== ARBEITSAUFTRAG 1 ==
Warum spricht der Textauszug zum Kompartmentsyndrom von einem schwer zu durchbrechenden Kreislauf? Erkläre es in ein bis drei Sätzen.
== ARBEITSAUFTRAG 2 ==
Führe den Textauszug zum Kompartmentsyndrom im Anschluss an seinen letzten Satz weiter.

Material und Methode
Es wird der Erkrankungsfall eines Spitzensportlers vorgestellt. Als Ergebnis einer Literaturrecherche wird deutlich, das sowohl für das Kompartmentsyndrom als auch die Rhabdomyolyse ein fast identisches pathophysiologisches Geschehen zu erkennen ist.
Ergebnis
Unphysiologische Gewebedrücke im Bereich einer betroffenen Muskulatur können über eine Störung der Energiebereitstellung lokale Durchblutungsstörungen auslösen. Auf zellulärer Ebene resultiert bei einer ungünstigen Konstellation ein Zerfall von Muskelzellen. Eine kaskadenhafte Freisetzung von Zellinhaltstoffen ist zwangsläufige Folge. Die von den lysierten Muskelzellen freigegebenen Muskelinhaltsstoffe bedingen ihrerseits einen weiteren massiven Anstieg des lokalen Gewebedrucks, womit ein fataler und schwer zu durchbrechender Kreislauf geschlossen und aufrechterhalten wird.

Gespeicherte Dateneinträge
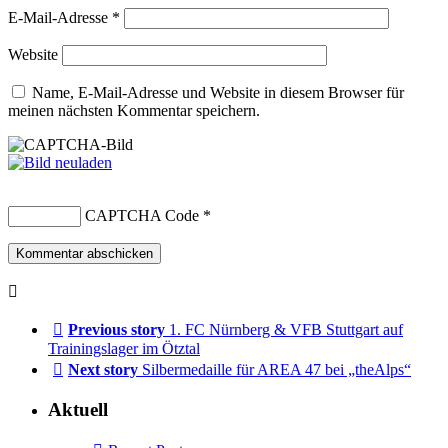
E-Mail-Adresse
*
Website
Name, E-Mail-Adresse und Website in diesem Browser für
meinen nächsten Kommentar speichern.
CAPTCHA Code
*
Previous story
1. FC Nürnberg & VFB Stuttgart auf
Trainingslager im Ötztal
Next story
Silbermedaille für AREA 47 bei „theAlps“
Aktuell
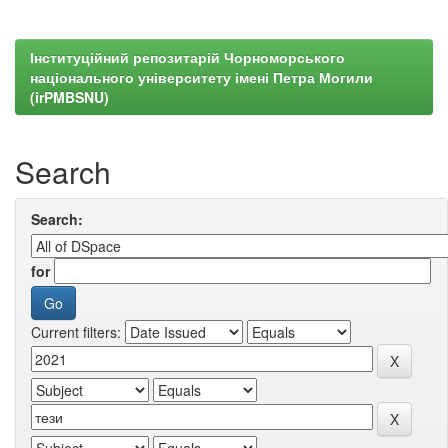
Інституційний репозитарій Чорноморського
національного університету імені Петра Могили
(irPMBSNU)
Search
Search:
for
Current filters:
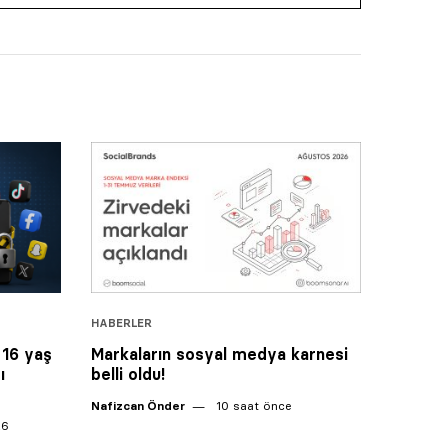
HABERLER
 16 yaş
Markaların sosyal medya karnesi
ı
belli oldu!
Nafizcan Önder
10 saat önce
26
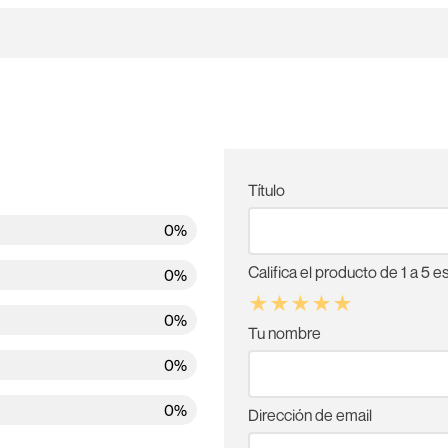
Título
0%
Califica el producto de 1 a 5 es
0%
★
★
★
★
★
0%
Tu nombre
0%
0%
Dirección de email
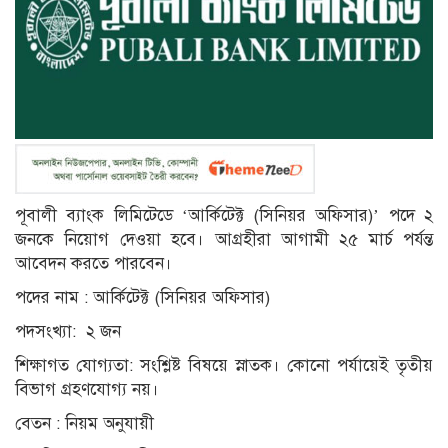
পূবালী ব্যাংক লিমিটেডে ‘আর্কিটেক্ট (সিনিয়র অফিসার)’ পদে ২
জনকে নিয়োগ দেওয়া হবে। আগ্রহীরা আগামী ২৫ মার্চ পর্যন্ত
আবেদন করতে পারবেন।
পদের নাম : আর্কিটেক্ট (সিনিয়র অফিসার)
পদসংখ্যা: ২ জন
শিক্ষাগত যোগ্যতা: সংশ্লিষ্ট বিষয়ে স্নাতক। কোনো পর্যায়েই তৃতীয়
বিভাগ গ্রহণযোগ্য নয়।
বেতন : নিয়ম অনুযায়ী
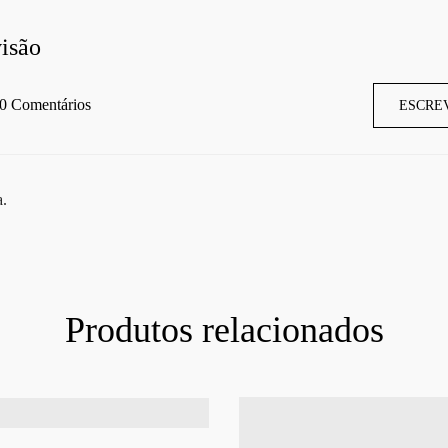
isão
0 Comentários
ESCRE
a.
Produtos relacionados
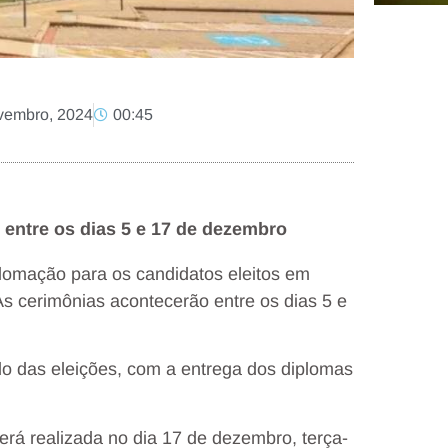
vembro, 2024
00:45
entre os dias 5 e 17 de dezembro
iplomação para os candidatos eleitos em
 As cerimônias acontecerão entre os dias 5 e
ado das eleições, com a entrega dos diplomas
erá realizada no dia 17 de dezembro, terça-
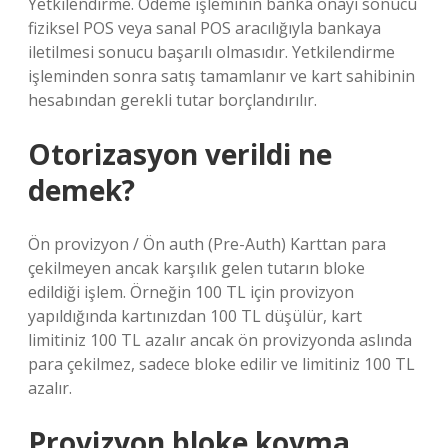
Yetkilendirme. Ödeme işleminin banka onayı sonucu
fiziksel POS veya sanal POS aracılığıyla bankaya
iletilmesi sonucu başarılı olmasıdır. Yetkilendirme
işleminden sonra satış tamamlanır ve kart sahibinin
hesabından gerekli tutar borçlandırılır.
Otorizasyon verildi ne
demek?
Ön provizyon / Ön auth (Pre-Auth) Karttan para
çekilmeyen ancak karşılık gelen tutarın bloke
edildiği işlem. Örneğin 100 TL için provizyon
yapıldığında kartınızdan 100 TL düşülür, kart
limitiniz 100 TL azalır ancak ön provizyonda aslında
para çekilmez, sadece bloke edilir ve limitiniz 100 TL
azalır.
Provizyon bloke koyma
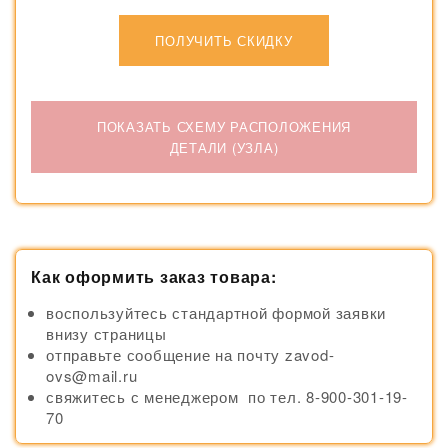
ПОЛУЧИТЬ СКИДКУ
ПОКАЗАТЬ СХЕМУ РАСПОЛОЖЕНИЯ
ДЕТАЛИ (УЗЛА)
Как оформить заказ товара:
воспользуйтесь стандартной формой заявки
внизу страницы
отправьте сообщение на почту zavod-
ovs@mail.ru
свяжитесь с менеджером по тел. 8-900-301-19-
70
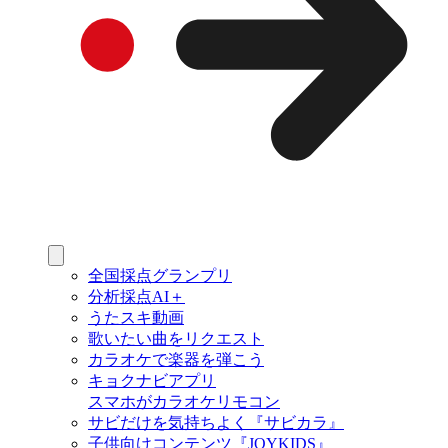
全国採点グランプリ
分析採点AI＋
うたスキ動画
歌いたい曲をリクエスト
カラオケで楽器を弾こう
キョクナビアプリ
スマホがカラオケリモコン
サビだけを気持ちよく『サビカラ』
子供向けコンテンツ『JOYKIDS』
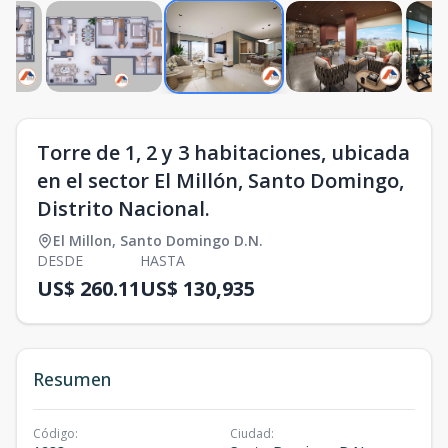
Torre de 1, 2 y 3 habitaciones, ubicada
en el sector El Millón, Santo Domingo,
Distrito Nacional.
El Millon
,
Santo Domingo D.N.
DESDE
HASTA
US$ 260.11
US$ 130,935
Resumen
Código
:
Ciudad
:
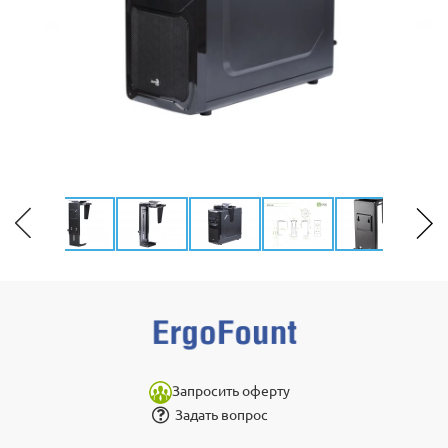
Запросить оферту
Задать вопрос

== ANTWORT ZUR AUFGABE 1 ==
Unphysiologische Gewebedrücke lösen über eine Störung der Energiebereitstellung lokale Durchblutungsstörungen aus, die zum Zerfall von Muskelzellen führen können. Die dabei freigesetzten Muskelinhaltsstoffe lassen den lokalen Gewebedruck erneut massiv ansteigen. Damit wird der Kreislauf geschlossen und aufrechterhalten.

== ANTWORT ZUR AUFGABE 2 ==
Schlussfolgerung
Die dezidierte Kenntnis dieser in einen Circulus vitiosus mündenden pathophysiologischen Abläufe soll die Betreuung des betroffenen Patienten vereinfachen. Bei muskulären Beschwerden sollte die Möglichkeit der Entwicklung eines Kompartmentsyndroms und/oder einer Rhabdomyolyse in Betracht gezogen werden. Wenn man den publizierten Pathophysiologiemodellen für diese Erkrankungen folgt, sollte man die Frage diskutieren, ob die gängigen Therapieverfahren für Muskelverletzungen z. B. nach dem RICE-Schema sinnvoll oder aber eher gefährlich sind. Der Therapeut sollte im Bedarfsfall extrem kurzfristig eine operative bzw. intensivmedizinische Versorgung gewährleisten können, um desaströse klinische Verläufe zu verhindern.